• **Your objective**
Set out exactly, and with nothing added, the line containing "Here, each photo" and every line after it through the final line of the data.
--- Exercise inputs Enclosed Below ---
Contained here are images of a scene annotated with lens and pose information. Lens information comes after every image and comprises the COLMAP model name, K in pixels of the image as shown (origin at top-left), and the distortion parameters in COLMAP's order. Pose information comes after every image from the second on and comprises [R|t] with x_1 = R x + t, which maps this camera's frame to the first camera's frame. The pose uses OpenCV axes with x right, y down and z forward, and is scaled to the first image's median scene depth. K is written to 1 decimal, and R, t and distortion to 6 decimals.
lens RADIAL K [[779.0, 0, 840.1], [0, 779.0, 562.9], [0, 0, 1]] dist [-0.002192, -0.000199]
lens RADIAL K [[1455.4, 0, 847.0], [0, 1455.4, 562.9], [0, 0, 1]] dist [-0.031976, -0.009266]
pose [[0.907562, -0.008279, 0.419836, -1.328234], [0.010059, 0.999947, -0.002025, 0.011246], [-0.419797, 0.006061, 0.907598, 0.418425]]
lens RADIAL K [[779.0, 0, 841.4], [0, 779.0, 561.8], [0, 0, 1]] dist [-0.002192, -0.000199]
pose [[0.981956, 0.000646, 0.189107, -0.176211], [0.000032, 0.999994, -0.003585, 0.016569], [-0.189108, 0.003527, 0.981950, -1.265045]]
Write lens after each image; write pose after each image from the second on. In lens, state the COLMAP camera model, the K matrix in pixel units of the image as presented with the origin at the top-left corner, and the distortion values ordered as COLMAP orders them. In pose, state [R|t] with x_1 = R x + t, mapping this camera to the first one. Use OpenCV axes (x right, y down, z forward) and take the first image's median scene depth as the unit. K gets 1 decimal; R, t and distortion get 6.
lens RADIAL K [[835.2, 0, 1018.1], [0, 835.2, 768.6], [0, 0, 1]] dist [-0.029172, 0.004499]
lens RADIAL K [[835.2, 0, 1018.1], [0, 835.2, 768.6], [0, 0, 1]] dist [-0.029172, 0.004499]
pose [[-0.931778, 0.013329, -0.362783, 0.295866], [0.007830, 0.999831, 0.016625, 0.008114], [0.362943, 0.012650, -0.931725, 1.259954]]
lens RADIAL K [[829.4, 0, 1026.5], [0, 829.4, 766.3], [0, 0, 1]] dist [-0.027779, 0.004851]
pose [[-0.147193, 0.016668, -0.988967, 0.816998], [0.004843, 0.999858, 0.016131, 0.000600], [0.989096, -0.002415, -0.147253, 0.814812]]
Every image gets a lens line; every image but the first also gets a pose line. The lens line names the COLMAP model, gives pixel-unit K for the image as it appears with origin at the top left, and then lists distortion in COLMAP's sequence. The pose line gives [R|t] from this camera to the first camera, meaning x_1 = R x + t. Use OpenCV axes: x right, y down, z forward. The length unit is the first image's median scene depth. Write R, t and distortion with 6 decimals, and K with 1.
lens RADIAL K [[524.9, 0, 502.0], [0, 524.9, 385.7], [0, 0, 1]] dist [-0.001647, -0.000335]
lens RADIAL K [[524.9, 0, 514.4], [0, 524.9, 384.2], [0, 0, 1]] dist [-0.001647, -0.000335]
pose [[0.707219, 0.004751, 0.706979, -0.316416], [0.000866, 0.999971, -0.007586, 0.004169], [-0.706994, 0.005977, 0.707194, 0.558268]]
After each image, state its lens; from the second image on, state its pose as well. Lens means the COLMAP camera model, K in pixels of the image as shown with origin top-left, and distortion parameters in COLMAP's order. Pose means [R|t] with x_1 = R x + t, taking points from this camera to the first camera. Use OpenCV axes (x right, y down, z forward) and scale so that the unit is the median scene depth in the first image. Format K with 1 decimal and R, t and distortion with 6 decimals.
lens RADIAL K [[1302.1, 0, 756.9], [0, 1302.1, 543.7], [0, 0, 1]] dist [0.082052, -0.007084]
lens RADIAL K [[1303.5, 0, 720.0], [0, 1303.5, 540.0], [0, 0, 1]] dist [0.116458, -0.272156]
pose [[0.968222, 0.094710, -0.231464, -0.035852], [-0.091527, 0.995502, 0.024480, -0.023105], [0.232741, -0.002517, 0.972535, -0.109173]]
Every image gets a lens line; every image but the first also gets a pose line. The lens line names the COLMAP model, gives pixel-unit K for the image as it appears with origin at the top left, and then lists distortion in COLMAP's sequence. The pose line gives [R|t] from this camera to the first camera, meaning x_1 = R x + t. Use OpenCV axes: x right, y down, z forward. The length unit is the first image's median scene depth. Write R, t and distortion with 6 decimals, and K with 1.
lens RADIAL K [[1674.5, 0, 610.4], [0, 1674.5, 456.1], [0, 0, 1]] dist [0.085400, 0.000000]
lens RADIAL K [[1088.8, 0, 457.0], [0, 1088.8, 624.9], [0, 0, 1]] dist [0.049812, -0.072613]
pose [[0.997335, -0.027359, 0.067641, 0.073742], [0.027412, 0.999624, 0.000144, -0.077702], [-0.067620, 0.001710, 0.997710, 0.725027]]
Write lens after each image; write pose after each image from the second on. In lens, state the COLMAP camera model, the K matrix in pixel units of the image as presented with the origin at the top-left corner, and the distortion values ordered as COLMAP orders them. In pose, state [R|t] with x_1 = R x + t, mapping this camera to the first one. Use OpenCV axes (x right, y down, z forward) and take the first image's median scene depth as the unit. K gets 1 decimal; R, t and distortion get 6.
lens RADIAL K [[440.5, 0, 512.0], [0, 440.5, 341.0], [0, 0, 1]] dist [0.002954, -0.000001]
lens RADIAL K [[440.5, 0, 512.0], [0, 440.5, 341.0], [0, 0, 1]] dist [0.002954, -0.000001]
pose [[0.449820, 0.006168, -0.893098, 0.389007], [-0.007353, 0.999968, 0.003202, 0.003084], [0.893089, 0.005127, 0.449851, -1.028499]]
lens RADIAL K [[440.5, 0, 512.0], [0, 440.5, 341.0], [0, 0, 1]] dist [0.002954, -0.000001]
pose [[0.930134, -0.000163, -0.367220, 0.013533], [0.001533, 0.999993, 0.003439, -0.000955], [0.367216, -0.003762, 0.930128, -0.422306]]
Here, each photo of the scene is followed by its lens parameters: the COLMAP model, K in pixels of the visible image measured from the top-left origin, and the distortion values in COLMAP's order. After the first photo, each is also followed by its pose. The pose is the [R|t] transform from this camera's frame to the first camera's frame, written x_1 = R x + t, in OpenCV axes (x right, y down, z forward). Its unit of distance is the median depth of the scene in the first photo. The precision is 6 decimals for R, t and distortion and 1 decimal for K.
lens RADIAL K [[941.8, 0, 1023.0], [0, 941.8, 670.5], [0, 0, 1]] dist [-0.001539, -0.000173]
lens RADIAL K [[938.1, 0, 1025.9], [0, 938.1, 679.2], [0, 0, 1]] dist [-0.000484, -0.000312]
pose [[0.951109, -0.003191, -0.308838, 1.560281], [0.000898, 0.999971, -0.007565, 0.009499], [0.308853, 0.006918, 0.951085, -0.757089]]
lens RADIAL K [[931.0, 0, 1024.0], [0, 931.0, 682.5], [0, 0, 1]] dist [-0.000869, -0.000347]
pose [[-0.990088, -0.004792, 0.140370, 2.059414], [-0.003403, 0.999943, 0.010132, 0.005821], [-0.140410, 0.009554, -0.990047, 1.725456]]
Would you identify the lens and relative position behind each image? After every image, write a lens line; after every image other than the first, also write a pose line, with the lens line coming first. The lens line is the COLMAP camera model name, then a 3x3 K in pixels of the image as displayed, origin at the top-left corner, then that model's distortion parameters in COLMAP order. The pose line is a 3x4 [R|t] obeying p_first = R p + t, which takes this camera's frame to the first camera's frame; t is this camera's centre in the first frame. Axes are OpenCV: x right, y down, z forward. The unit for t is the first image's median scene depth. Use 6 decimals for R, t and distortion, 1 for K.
--- End of Enclosed Exercise inputs ---
• **Final answer**
Here, each photo of the scene is followed by its lens parameters: the COLMAP model, K in pixels of the visible image measured from the top-left origin, and the distortion values in COLMAP's order. After the first photo, each is also followed by its pose. The pose is the [R|t] transform from this camera's frame to the first camera's frame, written x_1 = R x + t, in OpenCV axes (x right, y down, z forward). Its unit of distance is the median depth of the scene in the first photo. The precision is 6 decimals for R, t and distortion and 1 decimal for K.
lens RADIAL K [[941.8, 0, 1023.0], [0, 941.8, 670.5], [0, 0, 1]] dist [-0.001539, -0.000173]
lens RADIAL K [[938.1, 0, 1025.9], [0, 938.1, 679.2], [0, 0, 1]] dist [-0.000484, -0.000312]
pose [[0.951109, -0.003191, -0.308838, 1.560281], [0.000898, 0.999971, -0.007565, 0.009499], [0.308853, 0.006918, 0.951085, -0.757089]]
lens RADIAL K [[931.0, 0, 1024.0], [0, 931.0, 682.5], [0, 0, 1]] dist [-0.000869, -0.000347]
pose [[-0.990088, -0.004792, 0.140370, 2.059414], [-0.003403, 0.999943, 0.010132, 0.005821], [-0.140410, 0.009554, -0.990047, 1.725456]]
Would you identify the lens and relative position behind each image? After every image, write a lens line; after every image other than the first, also write a pose line, with the lens line coming first. The lens line is the COLMAP camera model name, then a 3x3 K in pixels of the image as displayed, origin at the top-left corner, then that model's distortion parameters in COLMAP order. The pose line is a 3x4 [R|t] obeying p_first = R p + t, which takes this camera's frame to the first camera's frame; t is this camera's centre in the first frame. Axes are OpenCV: x right, y down, z forward. The unit for t is the first image's median scene depth. Use 6 decimals for R, t and distortion, 1 for K.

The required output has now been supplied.